* [Brief] All the data should come back exactly as it was given.

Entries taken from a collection
****

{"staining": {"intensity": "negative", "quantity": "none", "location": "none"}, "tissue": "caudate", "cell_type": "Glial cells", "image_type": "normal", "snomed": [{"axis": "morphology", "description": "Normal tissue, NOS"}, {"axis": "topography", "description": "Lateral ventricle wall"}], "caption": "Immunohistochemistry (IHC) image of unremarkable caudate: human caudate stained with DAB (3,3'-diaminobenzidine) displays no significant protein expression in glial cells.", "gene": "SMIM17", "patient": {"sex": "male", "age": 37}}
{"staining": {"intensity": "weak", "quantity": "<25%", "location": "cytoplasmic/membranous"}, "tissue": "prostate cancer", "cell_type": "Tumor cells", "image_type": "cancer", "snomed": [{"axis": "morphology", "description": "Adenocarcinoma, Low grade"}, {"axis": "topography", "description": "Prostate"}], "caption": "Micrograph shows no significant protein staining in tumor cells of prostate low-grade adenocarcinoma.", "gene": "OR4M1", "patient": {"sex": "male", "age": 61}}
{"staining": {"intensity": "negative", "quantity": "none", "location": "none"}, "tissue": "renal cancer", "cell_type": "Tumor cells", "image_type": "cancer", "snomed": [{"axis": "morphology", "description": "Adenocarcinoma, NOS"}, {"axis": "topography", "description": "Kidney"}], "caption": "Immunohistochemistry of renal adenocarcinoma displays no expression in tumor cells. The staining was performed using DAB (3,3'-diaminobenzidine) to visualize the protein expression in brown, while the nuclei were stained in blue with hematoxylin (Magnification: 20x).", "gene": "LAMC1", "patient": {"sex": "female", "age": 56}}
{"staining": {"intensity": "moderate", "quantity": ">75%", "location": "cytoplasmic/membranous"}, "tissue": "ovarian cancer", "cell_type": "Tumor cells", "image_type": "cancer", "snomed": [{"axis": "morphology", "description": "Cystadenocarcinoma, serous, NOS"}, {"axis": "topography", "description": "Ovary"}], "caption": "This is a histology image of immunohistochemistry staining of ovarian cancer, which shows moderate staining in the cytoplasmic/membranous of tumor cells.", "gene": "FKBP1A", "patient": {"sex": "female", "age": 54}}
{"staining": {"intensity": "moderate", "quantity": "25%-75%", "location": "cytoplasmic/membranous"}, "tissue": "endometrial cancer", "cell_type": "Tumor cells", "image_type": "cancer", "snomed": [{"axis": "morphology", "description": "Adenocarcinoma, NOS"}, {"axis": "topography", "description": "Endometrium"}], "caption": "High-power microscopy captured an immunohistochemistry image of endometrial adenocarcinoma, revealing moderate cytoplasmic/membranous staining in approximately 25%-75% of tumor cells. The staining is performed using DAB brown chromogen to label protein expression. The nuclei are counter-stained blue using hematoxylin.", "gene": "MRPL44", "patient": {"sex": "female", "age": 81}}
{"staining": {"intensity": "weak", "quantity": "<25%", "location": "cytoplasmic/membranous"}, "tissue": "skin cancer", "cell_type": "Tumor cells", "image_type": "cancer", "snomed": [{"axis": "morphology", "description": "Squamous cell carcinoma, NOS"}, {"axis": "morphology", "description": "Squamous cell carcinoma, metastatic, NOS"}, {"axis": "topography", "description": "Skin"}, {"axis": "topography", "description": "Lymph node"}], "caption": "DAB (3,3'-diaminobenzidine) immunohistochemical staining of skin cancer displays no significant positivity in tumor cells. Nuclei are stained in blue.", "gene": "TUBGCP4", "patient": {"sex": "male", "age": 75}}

****

* [Written answer]
{"staining": {"intensity": "negative", "quantity": "none", "location": "none"}, "tissue": "caudate", "cell_type": "Glial cells", "image_type": "normal", "snomed": [{"axis": "morphology", "description": "Normal tissue, NOS"}, {"axis": "topography", "description": "Lateral ventricle wall"}], "caption": "Immunohistochemistry (IHC) image of unremarkable caudate: human caudate stained with DAB (3,3'-diaminobenzidine) displays no significant protein expression in glial cells.", "gene": "SMIM17", "patient": {"sex": "male", "age": 37}}
{"staining": {"intensity": "weak", "quantity": "<25%", "location": "cytoplasmic/membranous"}, "tissue": "prostate cancer", "cell_type": "Tumor cells", "image_type": "cancer", "snomed": [{"axis": "morphology", "description": "Adenocarcinoma, Low grade"}, {"axis": "topography", "description": "Prostate"}], "caption": "Micrograph shows no significant protein staining in tumor cells of prostate low-grade adenocarcinoma.", "gene": "OR4M1", "patient": {"sex": "male", "age": 61}}
{"staining": {"intensity": "negative", "quantity": "none", "location": "none"}, "tissue": "renal cancer", "cell_type": "Tumor cells", "image_type": "cancer", "snomed": [{"axis": "morphology", "description": "Adenocarcinoma, NOS"}, {"axis": "topography", "description": "Kidney"}], "caption": "Immunohistochemistry of renal adenocarcinoma displays no expression in tumor cells. The staining was performed using DAB (3,3'-diaminobenzidine) to visualize the protein expression in brown, while the nuclei were stained in blue with hematoxylin (Magnification: 20x).", "gene": "LAMC1", "patient": {"sex": "female", "age": 56}}
{"staining": {"intensity": "moderate", "quantity": ">75%", "location": "cytoplasmic/membranous"}, "tissue": "ovarian cancer", "cell_type": "Tumor cells", "image_type": "cancer", "snomed": [{"axis": "morphology", "description": "Cystadenocarcinoma, serous, NOS"}, {"axis": "topography", "description": "Ovary"}], "caption": "This is a histology image of immunohistochemistry staining of ovarian cancer, which shows moderate staining in the cytoplasmic/membranous of tumor cells.", "gene": "FKBP1A", "patient": {"sex": "female", "age": 54}}
{"staining": {"intensity": "moderate", "quantity": "25%-75%", "location": "cytoplasmic/membranous"}, "tissue": "endometrial cancer", "cell_type": "Tumor cells", "image_type": "cancer", "snomed": [{"axis": "morphology", "description": "Adenocarcinoma, NOS"}, {"axis": "topography", "description": "Endometrium"}], "caption": "High-power microscopy captured an immunohistochemistry image of endometrial adenocarcinoma, revealing moderate cytoplasmic/membranous staining in approximately 25%-75% of tumor cells. The staining is performed using DAB brown chromogen to label protein expression. The nuclei are counter-stained blue using hematoxylin.", "gene": "MRPL44", "patient": {"sex": "female", "age": 81}}
{"staining": {"intensity": "weak", "quantity": "<25%", "location": "cytoplasmic/membranous"}, "tissue": "skin cancer", "cell_type": "Tumor cells", "image_type": "cancer", "snomed": [{"axis": "morphology", "description": "Squamous cell carcinoma, NOS"}, {"axis": "morphology", "description": "Squamous cell carcinoma, metastatic, NOS"}, {"axis": "topography", "description": "Skin"}, {"axis": "topography", "description": "Lymph node"}], "caption": "DAB (3,3'-diaminobenzidine) immunohistochemical staining of skin cancer displays no significant positivity in tumor cells. Nuclei are stained in blue.", "gene": "TUBGCP4", "patient": {"sex": "male", "age": 75}}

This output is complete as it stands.